• Arbeitsauftrag: Schreibe den Formel-1-Bericht über das Training am Nürburgring im Anschluss an seinen letzten Satz weiter.

• Text zur Analyse:
------

Vettel schlägt zurück – im Training
Für Sebastian Vettel war der Ausflug nach Silverstone ohne Erfolg geblieben. Ein Defekt warf ihn aus dem Rennen, das Problem allerdings soll eine Eintagsfliege bleiben. Man habe den Fehlerteufel entdeckt und verscheucht, heißt es. Für den Nürburgring wäre das eine gute Nachricht, denn hier hat Vettel noch nie gewonnen. Eine günstige Gelegenheit also, gleich zwei Fliegen mit einer Klappe zu schlagen: Gewinnen und Vorsprung auf die Konkurrenz wieder ausbauen.
Am Freitag hat sich Vettel schon einmal im freien Training gezeigt, was sein Auto zu leisten im Stande ist. Red Bull ist in den Zeitenlisten ganz vorn zu finden gewesen, was natürlich immer noch sehr relativ ist; allerdings gab es einen unverkennbaren Leistungssprung gegenüber dem Vormittagstraining, in dem es nicht sonderlich gut lieft. Auch Mark Webber ließ sich nicht lumpen und kam knapp hinter Vettel und Rosberg auf dem dritten Rang an.
Mercedes weiter in guter Form
Am WM-Stand kann man es noch nicht ganz so gut ablesen, doch Mercedes ist längst aus dem Tal der Tränen heraus. Nach acht Rennen ist man auf dem zweiten Rang, ganz knapp vor dem Erzrivalen Ferrari und in Schlagweiter hinter Red Bull zurück. Lotus, im Vorjahr noch ein extrem lästiger Konkurrent, ist deutlich weiter zurück, von McLaren einmal ganz zu schweigen. In der Fahrerwertung halten Nico Rosberg und Lewis Hamilton immerhin Fühlung zu dem Führenden Vettel. Mercedes hat dabei sogar noch Luft nach oben.
Lewis Hamilton kam nur als Achter über die Runden, die suboptimale Entwicklung seines Renn-Setups dürfte in der verbleibenden Zeit korrigiert werden, was ihm beste Chancen einräumt, in Qualifikation und Rennen weiter vorn zu fahren. Für die ganz große Attacke auf Vettel fehlt allerdings noch etwas an Punkten.
Ferrari unter Druck Wer auf die Ergebnisse der zurückliegenden drei Rennen schaut, der wird unschwer erkennen können, dass es für Ferrari nicht so richtig läuft. Noch beim Großen Preis von Spanien in Barcelona hatte man ordentlich abgeräumt und 40 Punkte eingeheimst. Doch seitdem ist Mercedes immer besser gewesen und hat es geschafft, den Konkurrenten aus Italien zu überholen. Der Rückstand beträgt drei Punkte und ist marginal.

------

• Extrahiertes Material:
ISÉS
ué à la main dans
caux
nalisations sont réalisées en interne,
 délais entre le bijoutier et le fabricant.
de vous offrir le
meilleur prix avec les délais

------

• Lösung der Aufgabe:
Dennoch dürfte es die Ferraristi ärgern, dass es den Silberpfeilen gelungen ist, die Roten Boliden zu überholen. Alonso und Felipe Massa haben nach einigen Schwierigkeiten im ersten Trainingsdurchgang im zweiten nichts mehr anbrennen lassen. Ganz knapp kamen die Teamkollegen als Sechster und Siebter über die Ziellinie. Für das Rennen dürfte man sich einiges vorgenommen haben, die günstige Gelegenheit, das Vettel Federn lässt, darf nicht ungenutzt verstreichen.
Lotus im Fokus
Zu den positiven Überraschungen in der Formel 1-Saison 2013 gehörte der Rennstall von Lotus. Zumindest in den ersten fünf Rennen hatte sich das Team mit sehr guten Ergebnissen in der Teamwertung unter die Top-Teams gemischt. Doch seitdem klemmt die Rüstung: ein Punkt, zwei Punkte, zehn Punkte – nur Kimi Räikkönen punktet noch und das nicht mehr so stark wie noch zu Saisonbeginn. Räikkönen steht zudem noch unter Verdacht, den Sprung zu Red Bull wagen zu wollen – dort wird bekanntlich ein Platz frei.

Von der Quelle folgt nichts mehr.